Il rischio non è quello di una ghettizzazione dei giovani?
Certo, ne siamo consapevoli. I ragazzi dovrebbero rappresentare un valore aggiunto per la comunità ed essere integrati al suo interno. Spesso si dà più attenzione alle esigenze dei turisti che vengono da fuori, confinando i gruppi di ragazzi fuori dal centro storico. È un problema diffuso, i tavoli di confronto potrebbe aiutare per cercare nuove soluzioni.
Nell’ultimo periodo avete avuto a che fare anche con giovani ucraini?

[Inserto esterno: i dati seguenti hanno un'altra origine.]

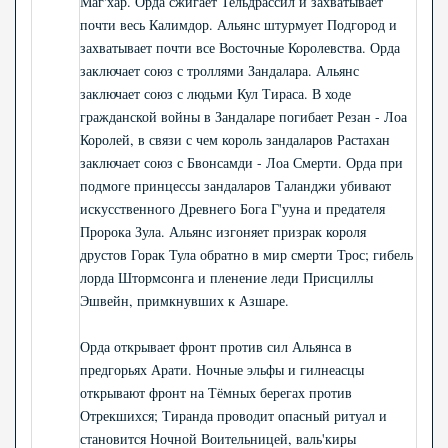
Маг'хар. Орда сжигает Тельдрассил и захватывает
почти весь Калимдор. Альянс штурмует Подгород и
захватывает почти все Восточные Королевства. Орда
заключает союз с троллями Зандалара. Альянс
заключает союз с людьми Кул Тираса. В ходе
гражданской войны в Зандаларе погибает Резан - Лоа
Королей, в связи с чем король зандаларов Растахан
заключает союз с Бвонсамди - Лоа Смерти. Орда при
подмоге принцессы зандаларов Таланджи убивают
искусственного Древнего Бога Г'ууна и предателя
Пророка Зула. Альянс изгоняет призрак короля
друстов Горак Тула обратно в мир смерти Трос; гибель
лорда Штормсонга и пленение леди Присциллы
Эшвейн, примкнувших к Азшаре.
Орда открывает фронт против сил Альянса в
предгорьях Арати. Ночные эльфы и гилнеасцы
открывают фронт на Тёмных берегах против
Отрекшихся; Тиранда проводит опасный ритуал и
становится Ночной Воительницей, валь'киры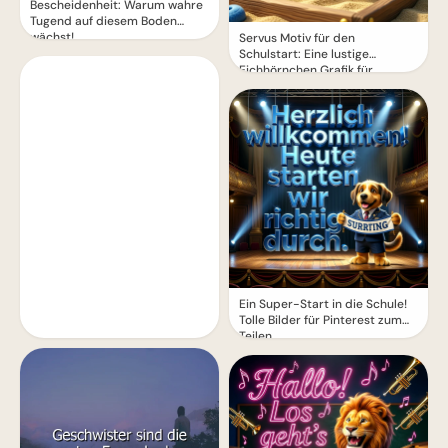
Bescheidenheit: Warum wahre
Tugend auf diesem Boden
wächst!
Servus Motiv für den
Schulstart: Eine lustige
Eichhörnchen Grafik für
WhatsApp
Ein Super-Start in die Schule!
Tolle Bilder für Pinterest zum
Teilen.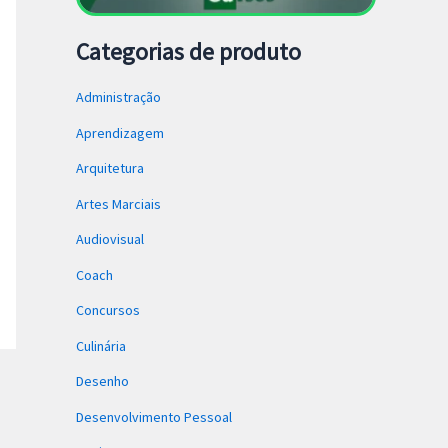
Categorias de produto
Administração
Aprendizagem
Arquitetura
Artes Marciais
Audiovisual
Coach
Concursos
Culinária
Desenho
Desenvolvimento Pessoal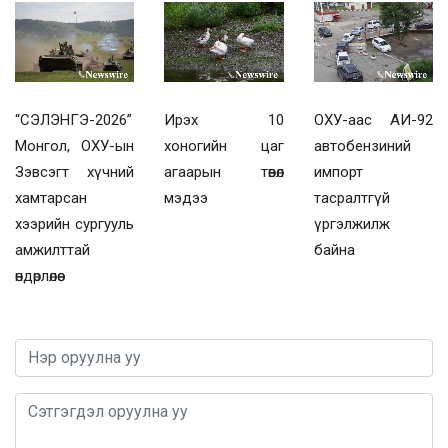
“СЭЛЭНГЭ-2026”
Ирэх 10
ОХУ-аас АИ-92
Монгол, ОХУ-ын
хоногийн цаг
автобензиний
Зэвсэгт хүчний
агаарын төвөл
импорт
хамтарсан
мэдээ
тасралтгүй
хээрийн сургууль
үргэлжилж
амжилттай
байна
өндөрлөлөө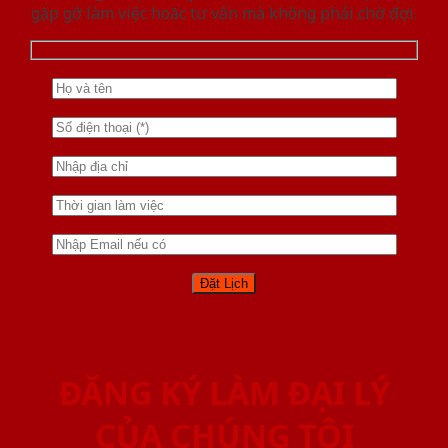
gặp gỡ làm việc hoăc tư vấn mà không phải chờ đợi.
ĐĂNG KÝ LÀM ĐẠI LÝ
CỦA CHÚNG TÔI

Sì, e non è facile perché sono fragili psicologicamente e segnati dal conflitto. Alcuni hanno esternato il desiderio di tornare in patria per combattere, altri non vogliono dividersi dalla madre.Vivono in uno stato di paura ed è una situazione delicata, per questo stiamo cercando di capire quali sono le attività adatte per loro. Ma abbiamo riscontrato anche una forte solidarietà da parte di chi si è già integrato: alcuni ragazzi ucraini già residenti a Merano ci hanno aiutato a mediare con i nuovi arrivati, superando le barriere linguistiche.
Qual è l’aspetto che preferisce del suo lavoro?
Amo la vivacità del mio lavoro, il non essere costretto a rimanere ancorato ad un punto fermo. I giovani sono attivi, hanno tanta energia e da loro si può imparare tanto. È un arricchimento personale. Creare progetti e vederli concretizzati è una gioia perché capisci che i ragazzi che hai di fronte si stanno impegnando per diventare cittadini migliori in futuro.